MATERIAL PROVIDED —
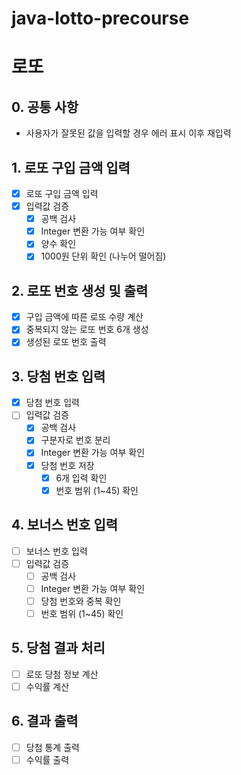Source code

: # java-lotto-precourse
# 로또
## 0. 공통 사항
+ 사용자가 잘못된 값을 입력할 경우 에러 표시 이후 재입력
## 1. 로또 구입 금액 입력
- [x] 로또 구입 금액 입력
- [x] 입력값 검증
    - [x] 공백 검사
    - [x] Integer 변환 가능 여부 확인
    - [x] 양수 확인
    - [x] 1000원 단위 확인 (나누어 떨어짐)
## 2. 로또 번호 생성 및 출력
- [x] 구입 금액에 따른 로또 수량 계산
- [x] 중복되지 않는 로또 번호 6개 생성
- [x] 생성된 로또 번호 출력
## 3. 당첨 번호 입력
- [x] 당첨 번호 입력
- [ ] 입력값 검증
    - [x] 공백 검사
    - [x] 구분자로 번호 분리
    - [x] Integer 변환 가능 여부 확인
    - [x] 당첨 번호 저장
      - [x] 6개 입력 확인
      - [x] 번호 범위 (1~45) 확인
## 4. 보너스 번호 입력
- [ ] 보너스 번호 입력
- [ ] 입력값 검증
    - [ ] 공백 검사
    - [ ] Integer 변환 가능 여부 확인
    - [ ] 당첨 번호와 중복 확인
    - [ ] 번호 범위 (1~45) 확인
## 5. 당첨 결과 처리
- [ ] 로또 당첨 정보 계산
- [ ] 수익률 계산
## 6. 결과 출력
- [ ] 당첨 통계 출력
- [ ] 수익률 출력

WORK INSTRUCTIONS — Switch every "Integer" in the records to "Int" and write out all the lines again with nothing else changed, leaving the pictures out.

THE ANSWER —
Source code

: # java-lotto-precourse
# 로또
## 0. 공통 사항
+ 사용자가 잘못된 값을 입력할 경우 에러 표시 이후 재입력
## 1. 로또 구입 금액 입력
- [x] 로또 구입 금액 입력
- [x] 입력값 검증
    - [x] 공백 검사
    - [x] Int 변환 가능 여부 확인
    - [x] 양수 확인
    - [x] 1000원 단위 확인 (나누어 떨어짐)
## 2. 로또 번호 생성 및 출력
- [x] 구입 금액에 따른 로또 수량 계산
- [x] 중복되지 않는 로또 번호 6개 생성
- [x] 생성된 로또 번호 출력
## 3. 당첨 번호 입력
- [x] 당첨 번호 입력
- [ ] 입력값 검증
    - [x] 공백 검사
    - [x] 구분자로 번호 분리
    - [x] Int 변환 가능 여부 확인
    - [x] 당첨 번호 저장
      - [x] 6개 입력 확인
      - [x] 번호 범위 (1~45) 확인
## 4. 보너스 번호 입력
- [ ] 보너스 번호 입력
- [ ] 입력값 검증
    - [ ] 공백 검사
    - [ ] Int 변환 가능 여부 확인
    - [ ] 당첨 번호와 중복 확인
    - [ ] 번호 범위 (1~45) 확인
## 5. 당첨 결과 처리
- [ ] 로또 당첨 정보 계산
- [ ] 수익률 계산
## 6. 결과 출력
- [ ] 당첨 통계 출력
- [ ] 수익률 출력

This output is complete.